[Job]:
In the entries below, count the lines that hold the string "José" and state only that count.

[Stored data entries]
^^^^^^^^^^^^^^^^

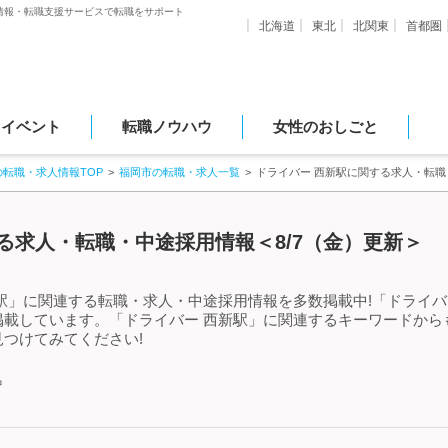
情報・転職支援サービスで転職をサポート
北海道
東北
北関東
首都圏
・イベント
転職ノウハウ
女性のおしごと
の転職・求人情報TOP
福岡市の転職・求人一覧
ドライバー 西新駅に関する求人・転
る求人・転職・中途採用情報＜8/7（金）更新＞
駅」に関連する転職・求人・中途採用情報を多数掲載中!「ドライバ
掲載しています。「ドライバー 西新駅」に関連するキーワードから
つけてみてください!
中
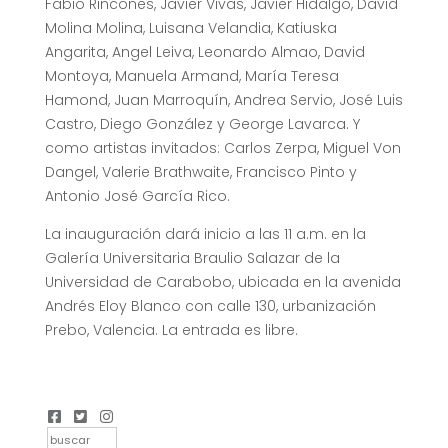
Fabio Rincones, Javier Vivas, Javier Hidalgo, David
Molina Molina, Luisana Velandia, Katiuska
Angarita, Angel Leiva, Leonardo Almao, David
Montoya, Manuela Armand, María Teresa
Hamond, Juan Marroquín, Andrea Servio, José Luis
Castro, Diego González y George Lavarca. Y
como artistas invitados: Carlos Zerpa, Miguel Von
Dangel, Valerie Brathwaite, Francisco Pinto y
Antonio José García Rico.
La inauguración dará inicio a las 11 a.m. en la
Galería Universitaria Braulio Salazar de la
Universidad de Carabobo, ubicada en la avenida
Andrés Eloy Blanco con calle 130, urbanización
Prebo, Valencia. La entrada es libre.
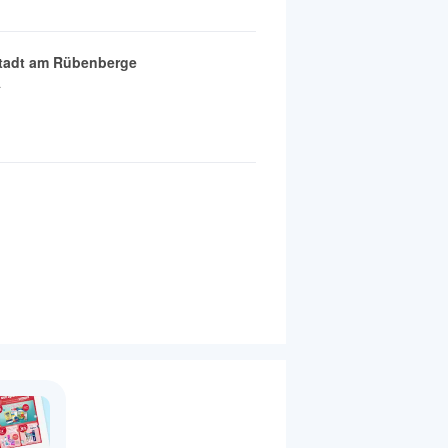
tadt am Rübenberge
a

^^^^^^^^^^^^^^^^

[Exercise answer]:
2